I’ve been shouting from the rooftops for nearly two years that there is likely massive slack in the rope, and that the stagnation we saw in 2023 and 2024 around model size will get massively leaped over by these tricks.
Post-training is perhaps the most powerful category of those tricks. It’s like teaching a giant alien brain how to be smart, when it had tremendous potential before but no direction.
So the model itself might be powerful, but it’s unguided. So post-training teaches the model about the types of real-world things it will have to work on, and makes it better at solving them.
So that’s the model and post-training, which are definitely the two most important pieces. But tooling matters as well.
What we’re seeing in 2024 is that the connective tissue around an AI model really matters. It makes the models more usable. Here are some examples:
High-quality APIs
Larger context sizes
Haystack performance
Strict output control
External tooling functionality (functions, etc)
Trust/Safety features
Mobile apps
Prompt testing/evaluation frameworks
Voice mode on apps
OS integration
Integrations with things like Make, Zapier, n2n
Anthropic’s Caching mode
Just like with pre-training, these things aren’t as important as the model itself, but they matter because things are only useful to the extent that they can be used.

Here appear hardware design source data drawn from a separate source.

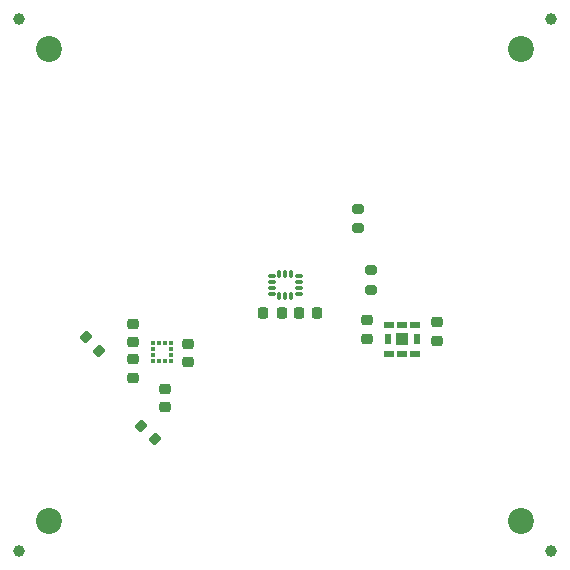
<source format=gts>
G04 #@! TF.GenerationSoftware,KiCad,Pcbnew,8.0.1*
G04 #@! TF.CreationDate,2025-02-17T15:23:15+05:00*
G04 #@! TF.ProjectId,Sensors,53656e73-6f72-4732-9e6b-696361645f70,rev?*
G04 #@! TF.SameCoordinates,Original*
G04 #@! TF.FileFunction,Soldermask,Top*
G04 #@! TF.FilePolarity,Negative*
%FSLAX46Y46*%
G04 Gerber Fmt 4.6, Leading zero omitted, Abs format (unit mm)*
G04 Created by KiCad (PCBNEW 8.0.1) date 2025-02-17 15:23:15*
%MOMM*%
%LPD*%
G01*
G04 APERTURE LIST*
G04 Aperture macros list*
%AMRoundRect*
0 Rectangle with rounded corners*
0 $1 Rounding radius*
0 $2 $3 $4 $5 $6 $7 $8 $9 X,Y pos of 4 corners*
0 Add a 4 corners polygon primitive as box body*
4,1,4,$2,$3,$4,$5,$6,$7,$8,$9,$2,$3,0*
0 Add four circle primitives for the rounded corners*
1,1,$1+$1,$2,$3*
1,1,$1+$1,$4,$5*
1,1,$1+$1,$6,$7*
1,1,$1+$1,$8,$9*
0 Add four rect primitives between the rounded corners*
20,1,$1+$1,$2,$3,$4,$5,0*
20,1,$1+$1,$4,$5,$6,$7,0*
20,1,$1+$1,$6,$7,$8,$9,0*
20,1,$1+$1,$8,$9,$2,$3,0*%
G04 Aperture macros list end*
%ADD10RoundRect,0.225000X0.250000X-0.225000X0.250000X0.225000X-0.250000X0.225000X-0.250000X-0.225000X0*%
%ADD11RoundRect,0.200000X-0.335876X-0.053033X-0.053033X-0.335876X0.335876X0.053033X0.053033X0.335876X0*%
%ADD12RoundRect,0.225000X0.225000X0.250000X-0.225000X0.250000X-0.225000X-0.250000X0.225000X-0.250000X0*%
%ADD13RoundRect,0.200000X0.335876X0.053033X0.053033X0.335876X-0.335876X-0.053033X-0.053033X-0.335876X0*%
%ADD14R,0.375000X0.350000*%
%ADD15R,0.350000X0.375000*%
%ADD16RoundRect,0.200000X-0.275000X0.200000X-0.275000X-0.200000X0.275000X-0.200000X0.275000X0.200000X0*%
%ADD17R,0.838200X0.609600*%
%ADD18R,0.609600X0.838200*%
%ADD19R,1.066800X1.066800*%
%ADD20C,1.000000*%
%ADD21RoundRect,0.087500X-0.225000X-0.087500X0.225000X-0.087500X0.225000X0.087500X-0.225000X0.087500X0*%
%ADD22RoundRect,0.087500X-0.087500X-0.225000X0.087500X-0.225000X0.087500X0.225000X-0.087500X0.225000X0*%
%ADD23RoundRect,0.225000X-0.250000X0.225000X-0.250000X-0.225000X0.250000X-0.225000X0.250000X0.225000X0*%
%ADD24C,2.200000*%
%ADD25RoundRect,0.200000X0.275000X-0.200000X0.275000X0.200000X-0.275000X0.200000X-0.275000X-0.200000X0*%
G04 APERTURE END LIST*
D10*
X185975000Y-111875000D03*
X185975000Y-110325000D03*
D11*
X156216637Y-111566637D03*
X157383363Y-112733363D03*
D12*
X172825000Y-109550000D03*
X171275000Y-109550000D03*
D10*
X180075000Y-111725000D03*
X180075000Y-110175000D03*
D13*
X162058363Y-120233363D03*
X160891637Y-119066637D03*
D12*
X175825000Y-109575000D03*
X174275000Y-109575000D03*
D14*
X161900000Y-112100000D03*
X161900000Y-112600000D03*
X161900000Y-113100000D03*
X161900000Y-113600000D03*
D15*
X162412500Y-113612500D03*
X162912500Y-113612500D03*
D14*
X163425000Y-113600000D03*
X163425000Y-113100000D03*
X163425000Y-112600000D03*
X163425000Y-112100000D03*
D15*
X162912500Y-112087500D03*
X162412500Y-112087500D03*
D16*
X179275000Y-100725000D03*
X179275000Y-102375000D03*
D17*
X181925000Y-112994200D03*
X183025000Y-112994201D03*
X184125000Y-112994200D03*
D18*
X184244201Y-111775000D03*
D17*
X184125000Y-110555800D03*
X183025000Y-110555799D03*
X181925000Y-110555800D03*
D18*
X181805799Y-111775000D03*
D19*
X183025000Y-111775000D03*
D10*
X160275000Y-115025000D03*
X160275000Y-113475000D03*
D20*
X195625000Y-129650000D03*
D21*
X171962500Y-106400000D03*
X171962500Y-106900000D03*
X171962500Y-107400000D03*
X171962500Y-107900000D03*
D22*
X172625000Y-108062500D03*
X173125000Y-108062500D03*
X173625000Y-108062500D03*
D21*
X174287500Y-107900000D03*
X174287500Y-107400000D03*
X174287500Y-106900000D03*
X174287500Y-106400000D03*
D22*
X173625000Y-106237500D03*
X173125000Y-106237500D03*
X172625000Y-106237500D03*
D20*
X150625000Y-129650000D03*
D23*
X164850000Y-112150000D03*
X164850000Y-113700000D03*
D24*
X153100000Y-87225000D03*
X193125000Y-127150000D03*
X153125000Y-127150000D03*
X193125000Y-87150000D03*
D25*
X180375000Y-107575000D03*
X180375000Y-105925000D03*
D23*
X160250000Y-110475000D03*
X160250000Y-112025000D03*
D20*
X150625000Y-84650000D03*
X195625000Y-84650000D03*
D23*
X162975000Y-115975000D03*
X162975000Y-117525000D03*
M02*

</source>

So, Tooling is about the integration of AI functionality into customer workflows.
Next lets talk about Agents.
Right now AI Agent functionality is mostly externally developed and integrated. There are projects like CrewAI, Autogen, Langchain, Langraph, etc., that do this with varying levels of success.
But first—real quick—what is an agent?
❝
An AI agent is an AI component that interprets instructions and takes on more of the work in a total AI workflow than just LLM response, e.g., executing functions, performing data lookups, etc., before passing on results.
Real-world AI Definitions
So basically, an AI Agent is something that emulates giving work to a human who can think, adjust to the input given, and intelligently do things for you as part of a workflow.
I think the future of Agent functionality is to have it deeply integrated into the models themselves. Not in the weights, but in the ecosystem overall.
In other words, we soon won’t be writing code that creates an Agent in Langchain or something, which then calls a particular model and returns the results to the agent.
Instead, we’ll just send our actual goal to the model itself, and the model will figure out what part needs agents to be spun up, using which tools (like search, planning, writing, etc.) and it’ll just go do it and give you back the result when it’s done.
This is part of this entire ecosystem story. It’s taking pieces that are external right now (Agent Frameworks), and brings that internal to the native model ecosystem.
We should start thinking about top AI models as Model Ecosystems rather than just models because it’s not just the neural net weights doing the work.
There are four (4) main components to a Model Ecosystem—the Model itself, Post-training, Internal Tooling, and Agent functionality.
#1 (The model) is the most well-known piece, and it’s largely judged by its size (billions of parameters).
#2 (Post-training) is all about teaching that big model how to solve real-world problems.
#3 (Internal Tooling) is about making it easier to use a given model.
#4 (Agent functionality) emulates human intelligence, decision-making, and action as part of workflows.
The company that wins the AI Model Wars will need to excel at all four of these, not just spending lots of money to have the neural net with the most parameters.
Thanks to Jai Patel for informing many thoughts on this, especially around pre-training.